3. Exclusive Weak Causation.

4. The Need for an Additional Item (or Two).

1.  Reducing Numerous Complements to Just Two.

To fully understand partial and contingent causation, we need to return to the issue of complementary causes. In chapter 2.3, where these concepts were first introduced, we showed how any number of complements can be reduced to just two. I wish to here review this important doctrine and further develop it with reference to matricial analysis.

Why this doctrine is important is worth reiterating here. Remember, we originally defined partial and/or contingent causation with reference to only two complementary causes (say, P and Q) for a certain effect (say, R). Focusing on one of the complements (say, P) as the first item and ‘main’ cause (or the cause mainly of interest to us in a given context), the other complement (here, Q) could be regarded as embodying the ‘surrounding conditions’ for the partial and/or contingent causation of the third item (R). That is, even though the second item Q is in our definition presented as a single item, it is intended to signify any number of ‘surrounding conditions’ Q1, Q2, Q3, etc.

The question arises: what is the exact relation between the underlying numerous surrounding conditions, and their single representative or stand-in term Q? Obviously we mean Q to be a putative ‘collective effect’ of Q1, Q2, Q3… – we conceive of a causative relation between the numerous underlying causes and their single representative. Indeed, very often we invent a new term Q to stand in for a number of terms Q1, Q2, Q3…, viewing Q as an ‘abstraction’ implied by its constituent items Q1, Q2, Q3, etc. We define Q by saying: “let that be the collective effect of Q1, Q2, Q3, etc.”

This is indeed one of the usual avenues of concept formation. In other words, Q need not be something concretely observed in isolation, but may be an abstraction produced ad hoc to facilitate a causative statement. It may, however, thenceforth acquire a life of its own in our discourse. For example, the definition of force as mass times acceleration tells us that the abstraction called ‘force’ can be calculated by measuring the mass of the physical body concerned and the acceleration the force is assumed to effect in it, and multiplying the two quantities together; we do not observe and measure ‘force’ as such, but derive it from more concrete items. But henceforth, force becomes an oft-used term in other equations, as if it was directly experienced.

Thus, a complementary item such as Q may be viewed as itself the effect of a partial and/or contingent causation whose causes are, say, Q1 and Q2. If there are more than these two underlying items, then one of them (say Q2) may in turn be viewed as the product of two deeper items, say Q3 and Q4. And so on, successively, till all the relevant surrounding conditions are exhausted. Conversely, any number of ‘underlying items’ or ‘surrounding conditions’ can, by successive mergers of two into one, be represented by just one overall representative item Q.

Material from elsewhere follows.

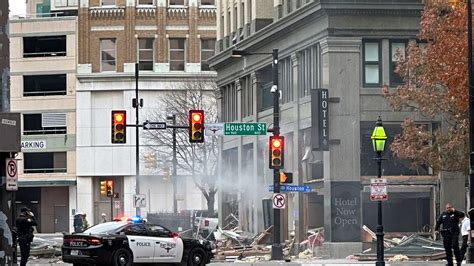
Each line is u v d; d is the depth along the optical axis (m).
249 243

This is at least true theoretically, because this is not really how we proceed in practice. In practice, we rather think more globally, as already described in chapter 2.3 (see there for more details). This is the thought process and inductive method of ‘changing one thing at a time, while keeping all other things equal, and observing the effect of that single change’. This can be described in more formal terms as follows for partial causation:

If (Q1 + Q2 + Q3 + …), then Q;
If (notQ1 + Q2 + Q3 + …), not-then Q;
If (Q1 + notQ2 + Q3 + …), not-then Q;
If (Q1 + Q2 + notQ3 + …), not-then Q;
Etc. (as per number of factors involved);
And (Q1 + Q2 + Q3 + …) is indeed possible.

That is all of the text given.